In 2024, facilities with inpatient BH units continued to demonstrate elevated rates of behavior-driven incidents across multiple categories. After excluding zero-bed facilities and adjusting for statistical outliers, violent crime rates averaged 17.3 incidents per 100 beds in facilities with BH units, compared with 18.9 incidents per 100 beds in facilities without BH units. Aggravated assault rates followed a similar pattern, with facilities without BH units reporting higher rates than facilities with BH units (2.6 versus 2.1 incidents per 100 beds, respectively).

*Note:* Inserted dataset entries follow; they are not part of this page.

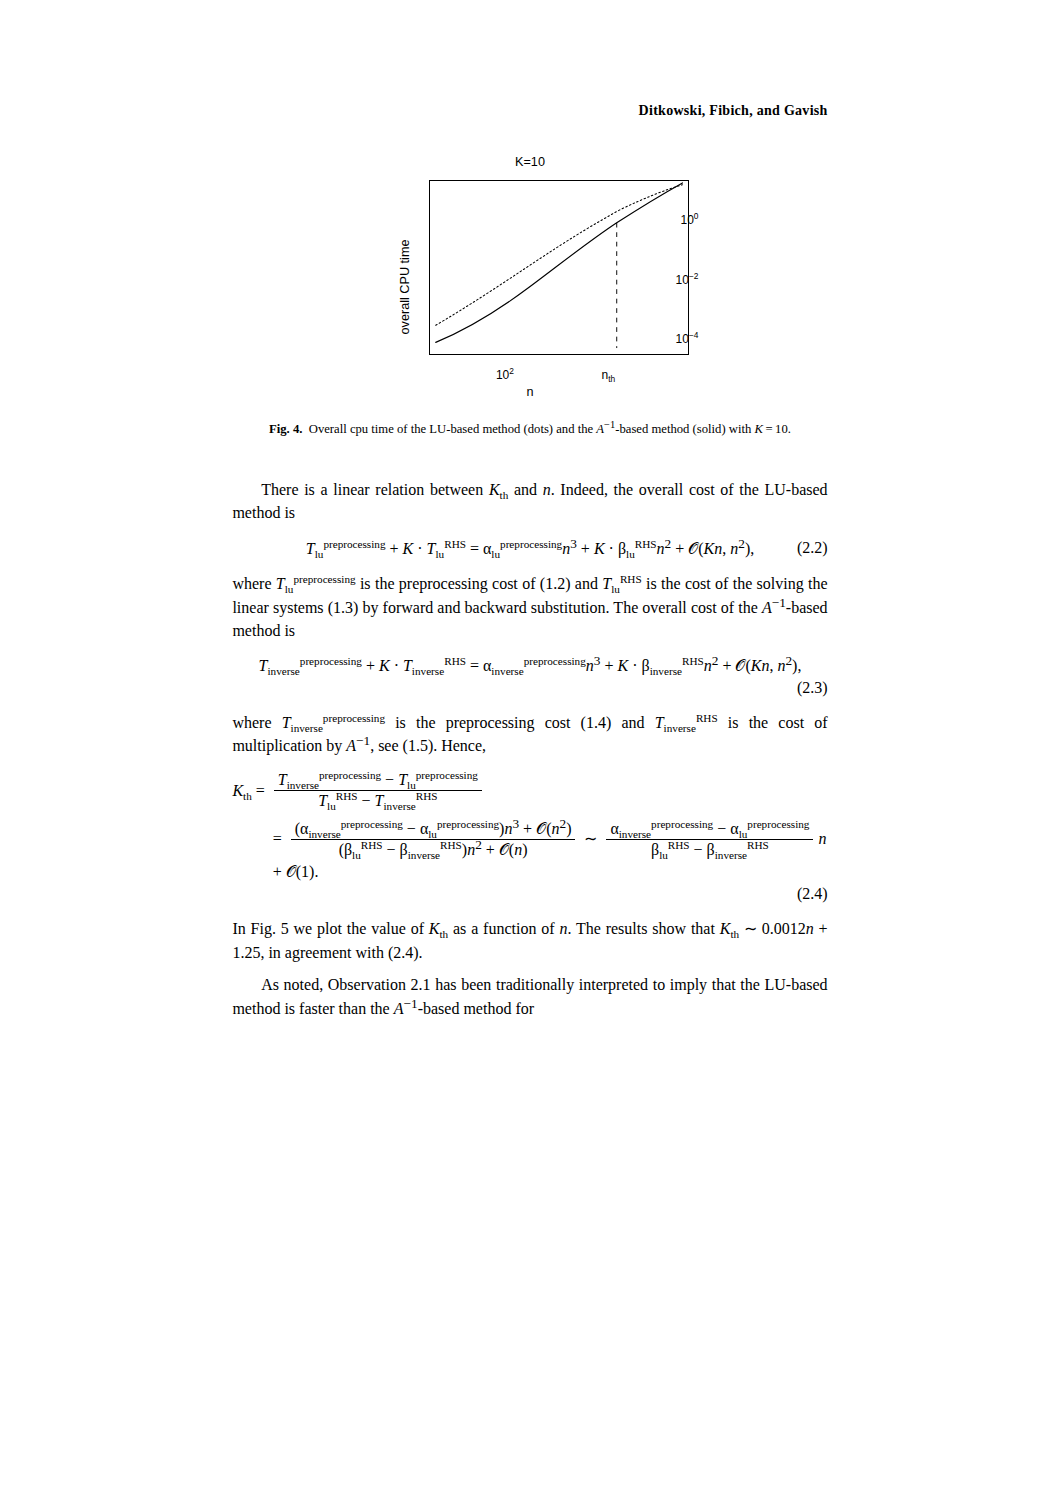Ditkowski, Fibich, and Gavish
K=10
overall CPU time
100
10−2
10−4
102
nth
n
Fig. 4. Overall cpu time of the LU-based method (dots) and the A−1-based method (solid) with K = 10.
There is a linear relation between Kth and n. Indeed, the overall cost of the LU-based method is
Tlupreprocessing + K · TluRHS = αlupreprocessingn3 + K · βluRHSn2 + 𝒪(Kn, n2), (2.2)
where Tlupreprocessing is the preprocessing cost of (1.2) and TluRHS is the cost of the solving the linear systems (1.3) by forward and backward substitution. The overall cost of the A−1-based method is
Tinversepreprocessing + K · TinverseRHS = αinversepreprocessingn3 + K · βinverseRHSn2 + 𝒪(Kn, n2), (2.3)
where Tinversepreprocessing is the preprocessing cost (1.4) and TinverseRHS is the cost of multiplication by A−1, see (1.5). Hence,
Kth = Tinversepreprocessing − Tlupreprocessing TluRHS − TinverseRHS = (αinversepreprocessing − αlupreprocessing)n3 + 𝒪(n2) (βluRHS − βinverseRHS)n2 + 𝒪(n) ∼ αinversepreprocessing − αlupreprocessing βluRHS − βinverseRHS n + 𝒪(1). (2.4)
In Fig. 5 we plot the value of Kth as a function of n. The results show that Kth ∼ 0.0012n + 1.25, in agreement with (2.4).
As noted, Observation 2.1 has been traditionally interpreted to imply that the LU-based method is faster than the A−1-based method for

A different pattern emerged across other behaviorally linked categories. Disorderly conduct was reported at higher rates in facilities with BH units, averaging 47.2 incidents per 100 beds, compared with 43.9 incidents per 100 beds in facilities without BH units. Simple assaults were also more prevalent in BH-unit facilities, averaging 24.9 incidents per 100 beds, compared with 16.5 incidents per 100 beds in facilities without BH units.
Adjusted rates for additional behaviorally associated categories remained higher in facilities with BH units. Theft averaged 9.7 incidents per 100 beds in facilities with BH units, compared with 3.5 incidents per 100 beds in facilities without BH units. Vandalism followed a similar pattern, with BH-unit facilities reporting 3.4 incidents per 100 beds, compared with 1.5 incidents per 100 beds in non-BH facilities.
These patterns suggest that while facilities without BH units may experience higher rates of certain violent outcomes—particularly aggravated assaults—facilities with BH units carry a consistently higher burden of behavioral escalation, interpersonal aggression, and ancillary crime categories tied to the intensity and volatility of behavioral health care environments.
Summary and Implications
The presence of an inpatient psychiatric or behavioral health unit remains one of the most consistent predictors of elevated behavioral incident exposure across healthcare facilities. Even after adjusting for zero-bed facilities, statistical outliers, and weighted bed distribution, facilities with BH units experience higher rates of simple assault, disorderly conduct, and other behaviorally linked incidents than facilities without such units.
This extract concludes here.